Best Practices and Common Challenges
Conducting an ESG materiality assessment can be a complex process, but following best practices can help ensure a thorough and effective assessment. Here are some key best practices and strategies to consider:
- Engage with a diverse set of stakeholders to gain a comprehensive understanding of their expectations and concerns. Take-Away – I would do this to validate the information in your materiality assessment and not to identify topics. In the past materiality assessments focused on stakeholder interviews to identify and rate topics – under ESRS it should be based on real information and data. Leave the stakeholder discussion, if required, to validating the completeness and validity of the impacts, risks, and opportunities you have identified.
- Regularly review and update the materiality assessment to adapt to evolving sustainability trends and stakeholder expectations.
- Integrate material ESG matters into decision-making processes to drive meaningful action and change within the organization. Take-Away – this is a requirement in ESRS 2 Strategy & Business Model to integrate the findings of the DMA into the strategy and business model of the company.

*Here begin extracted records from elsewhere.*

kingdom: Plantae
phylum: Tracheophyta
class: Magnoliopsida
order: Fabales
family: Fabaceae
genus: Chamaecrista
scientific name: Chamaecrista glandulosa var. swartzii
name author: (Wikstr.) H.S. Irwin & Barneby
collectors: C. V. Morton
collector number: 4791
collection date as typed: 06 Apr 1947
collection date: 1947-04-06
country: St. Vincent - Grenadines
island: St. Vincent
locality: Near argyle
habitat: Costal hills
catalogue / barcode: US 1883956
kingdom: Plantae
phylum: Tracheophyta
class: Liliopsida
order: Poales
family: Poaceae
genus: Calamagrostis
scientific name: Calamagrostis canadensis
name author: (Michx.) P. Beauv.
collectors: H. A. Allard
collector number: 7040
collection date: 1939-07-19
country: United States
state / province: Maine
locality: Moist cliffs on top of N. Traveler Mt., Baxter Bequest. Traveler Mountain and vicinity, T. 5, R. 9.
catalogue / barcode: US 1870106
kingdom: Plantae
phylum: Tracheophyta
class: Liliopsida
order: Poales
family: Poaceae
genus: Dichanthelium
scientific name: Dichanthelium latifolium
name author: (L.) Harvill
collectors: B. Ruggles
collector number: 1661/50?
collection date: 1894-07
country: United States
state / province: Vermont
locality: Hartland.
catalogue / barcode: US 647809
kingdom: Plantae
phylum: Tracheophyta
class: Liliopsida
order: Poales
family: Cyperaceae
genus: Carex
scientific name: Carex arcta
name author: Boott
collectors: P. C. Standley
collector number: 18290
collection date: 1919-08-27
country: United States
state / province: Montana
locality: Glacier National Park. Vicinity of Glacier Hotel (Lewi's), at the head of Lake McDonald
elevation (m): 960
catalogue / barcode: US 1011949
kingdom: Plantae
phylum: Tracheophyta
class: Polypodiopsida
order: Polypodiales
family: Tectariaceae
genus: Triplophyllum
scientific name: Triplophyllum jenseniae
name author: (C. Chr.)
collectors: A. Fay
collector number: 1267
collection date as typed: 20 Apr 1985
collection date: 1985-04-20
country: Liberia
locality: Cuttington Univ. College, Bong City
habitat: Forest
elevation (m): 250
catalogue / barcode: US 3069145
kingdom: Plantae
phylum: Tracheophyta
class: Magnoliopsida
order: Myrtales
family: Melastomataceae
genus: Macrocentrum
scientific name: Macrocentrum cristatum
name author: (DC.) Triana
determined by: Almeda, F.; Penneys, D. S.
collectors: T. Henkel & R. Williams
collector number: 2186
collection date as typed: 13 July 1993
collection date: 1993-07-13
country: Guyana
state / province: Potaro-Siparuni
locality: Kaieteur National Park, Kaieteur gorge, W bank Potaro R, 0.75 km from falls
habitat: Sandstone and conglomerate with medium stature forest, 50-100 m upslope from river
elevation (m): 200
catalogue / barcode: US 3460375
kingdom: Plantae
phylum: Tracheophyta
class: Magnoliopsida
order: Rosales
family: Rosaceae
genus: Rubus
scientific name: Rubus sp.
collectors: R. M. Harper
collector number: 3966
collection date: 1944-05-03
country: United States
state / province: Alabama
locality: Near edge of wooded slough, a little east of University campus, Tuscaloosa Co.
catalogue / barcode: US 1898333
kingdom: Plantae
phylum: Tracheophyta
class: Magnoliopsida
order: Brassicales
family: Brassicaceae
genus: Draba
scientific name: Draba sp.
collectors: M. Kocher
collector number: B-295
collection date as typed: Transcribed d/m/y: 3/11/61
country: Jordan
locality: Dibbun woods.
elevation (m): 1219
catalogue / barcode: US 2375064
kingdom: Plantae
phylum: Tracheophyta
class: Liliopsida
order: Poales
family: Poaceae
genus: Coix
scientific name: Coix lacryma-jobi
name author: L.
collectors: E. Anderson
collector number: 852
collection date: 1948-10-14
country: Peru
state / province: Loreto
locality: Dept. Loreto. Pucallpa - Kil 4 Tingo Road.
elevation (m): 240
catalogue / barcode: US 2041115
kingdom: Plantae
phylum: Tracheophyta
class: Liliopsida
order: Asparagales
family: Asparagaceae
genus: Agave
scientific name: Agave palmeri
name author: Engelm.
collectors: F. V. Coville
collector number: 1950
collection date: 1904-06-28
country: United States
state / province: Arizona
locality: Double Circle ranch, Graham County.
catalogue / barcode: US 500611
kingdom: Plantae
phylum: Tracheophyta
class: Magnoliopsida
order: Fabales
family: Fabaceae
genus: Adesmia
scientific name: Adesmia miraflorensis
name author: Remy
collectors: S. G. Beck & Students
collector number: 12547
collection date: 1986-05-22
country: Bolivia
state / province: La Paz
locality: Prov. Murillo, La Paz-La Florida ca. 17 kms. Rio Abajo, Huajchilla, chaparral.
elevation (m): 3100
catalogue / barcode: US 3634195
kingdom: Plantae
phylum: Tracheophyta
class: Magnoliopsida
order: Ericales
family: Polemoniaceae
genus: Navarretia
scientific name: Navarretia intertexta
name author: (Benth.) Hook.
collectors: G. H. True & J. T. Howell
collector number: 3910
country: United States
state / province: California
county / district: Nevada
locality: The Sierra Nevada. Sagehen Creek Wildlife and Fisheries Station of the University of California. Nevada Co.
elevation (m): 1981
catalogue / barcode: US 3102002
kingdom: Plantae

- Provide clear communication and education on the materiality assessment process to create awareness and buy-in among employees and other stakeholders.
While conducting an ESG materiality assessment, companies may encounter certain challenges. Some common challenges include:
- Data availability and quality: Identifying reliable and relevant data for assessing the materiality of ESG topics can be challenging, especially for companies operating in emerging markets.
- Stakeholder alignment: Balancing the diverse expectations and priorities of stakeholders can be challenging, as stakeholders may have different perspectives on what constitutes material ESG matters.
- Integration with current processes: Incorporating material ESG topics into existing reporting and decision-making processes may require significant organizational changes and coordination.
Conclusion
A thorough ESG materiality assessment is vital for companies committed to sustainable business practices. By identifying the most significant ESG topics, companies can effectively manage risks, seize opportunities, and meet stakeholder expectations.
Using a step-by-step approach based on the European Sustainability Reporting Standards, companies can conduct a comprehensive assessment. By understanding the concepts of double materiality, engaging stakeholders, and utilizing quantitative and qualitative measures, companies can determine the material ESG matters that align with their business strategy.
Remember, conducting an ESG materiality assessment is an ongoing process. It requires continuous monitoring, evaluation, and reporting to ensure that companies stay aligned with changing sustainability trends and stakeholder expectations. So, let us embrace the power of ESG materiality assessment and build a sustainable future together.